In a significant stride towards optimizing power grid efficiency, researchers have demonstrated how strategic placement of wind power plants (WPs) and Flexible AC Transmission Systems (FACTS) devices can substantially reduce operational costs. The study, led by Le Chi Kien from the Faculty of Electrical and Electronics Engineering at Ho Chi Minh City University of Technology and Education, was published in the journal Nature Scientific Reports.
The research focused on the IEEE 30-bus transmission power grid, a standard test system in power engineering. The team explored the optimal placement of WPs, Thyristor Controlled Series Capacitors (TCSCs), and Static VAr Compensators (SVCs) to minimize total costs, including fuel, losses, and FACTS device expenses. “We converted the investment, operation, and maintenance costs of these components into one-hour equivalents and applied the peak load hour to assess their impact,” Kien explained.
To tackle this complex optimization problem, the researchers employed several advanced algorithms, including the constriction factor-based particle swarm optimization (CF-PSO), Coot optimization algorithm (COOT), Equilibrium optimizer (EO), and Hippopotamus optimization algorithm (HO). After evaluating the performance of these algorithms, they found that the Equilibrium optimizer (EO) was the most effective.
The study revealed that combining two TCSCs and two SVCs yielded the most significant cost savings. Moreover, the simulations for installing WPs in three different zones in Vietnam with varying mean wind speeds showed that a mean wind speed of 6.33 m/s was not suitable for placing WPs. However, for the two remaining mean wind speeds (8.11 m/s and 10.25 m/s), the investment in WPs was found to be maximum, and the total cost was minimum.
This research has profound implications for the energy sector, particularly in regions with high wind potential.

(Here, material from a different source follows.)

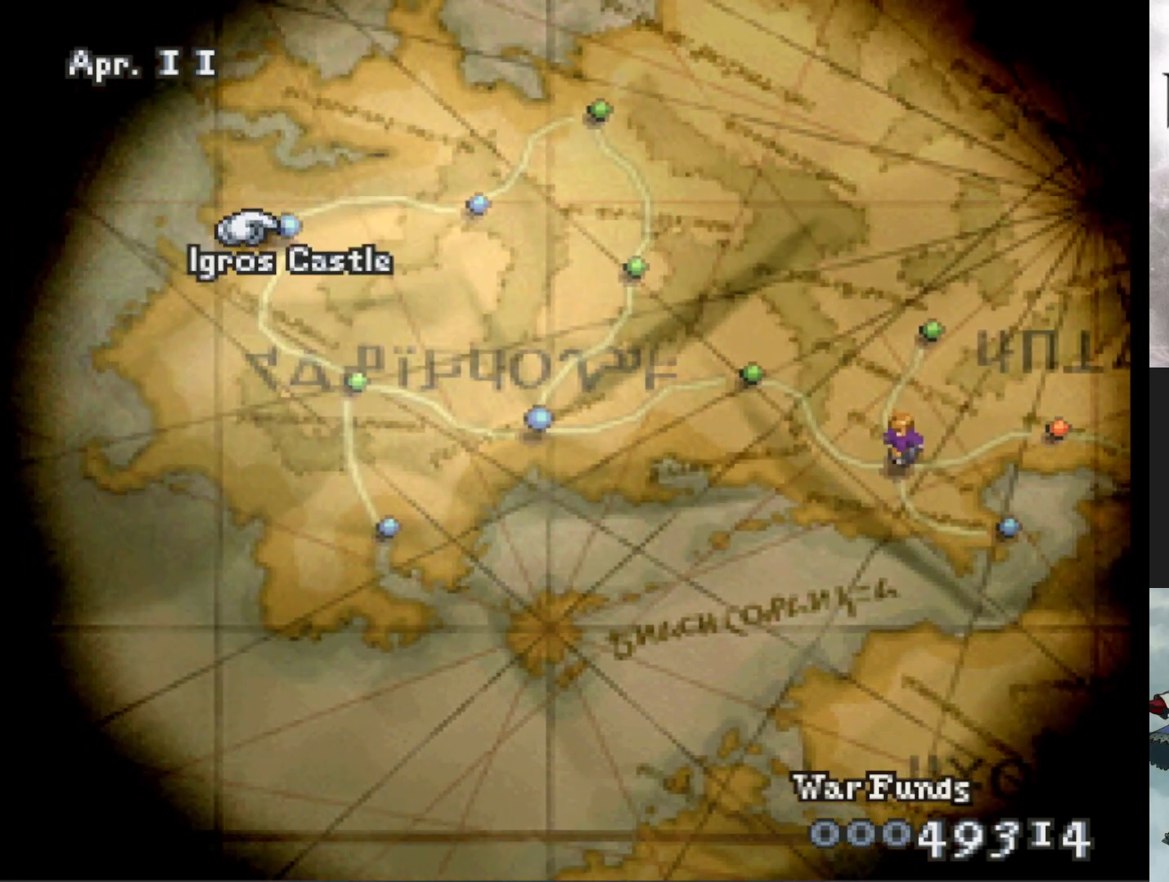
{"buttons": ["DPAD_DOWN"], "events": [[417, "DPAD_DOWN", "down"]]}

By strategically integrating WPs and FACTS devices, power grid operators can enhance system stability, reduce losses, and lower operational costs. “Our findings can guide policymakers and industry stakeholders in making informed decisions about renewable energy integration and power grid optimization,” Kien stated.

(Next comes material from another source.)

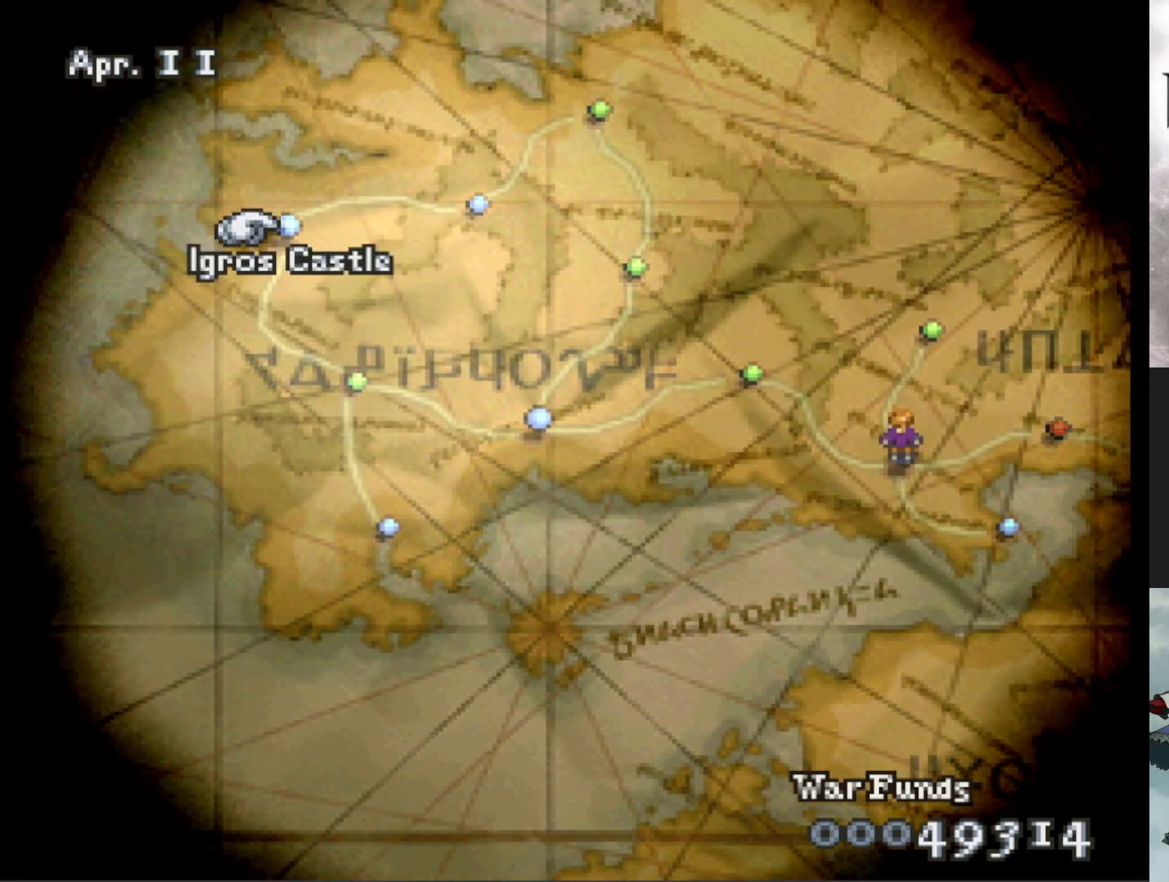
{"buttons": [], "events": [[133, "DPAD_DOWN", "up"], [150, "DPAD_RIGHT", "down"], [417, "DPAD_RIGHT", "up"]]}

As the world transitions towards cleaner energy sources, such studies become increasingly vital. The insights gained from this research can help shape future developments in power grid management, ensuring a more sustainable and efficient energy infrastructure. With the energy sector under constant pressure to reduce costs and improve efficiency, this study offers a promising path forward, demonstrating the potential of combining renewable energy sources with advanced grid technologies.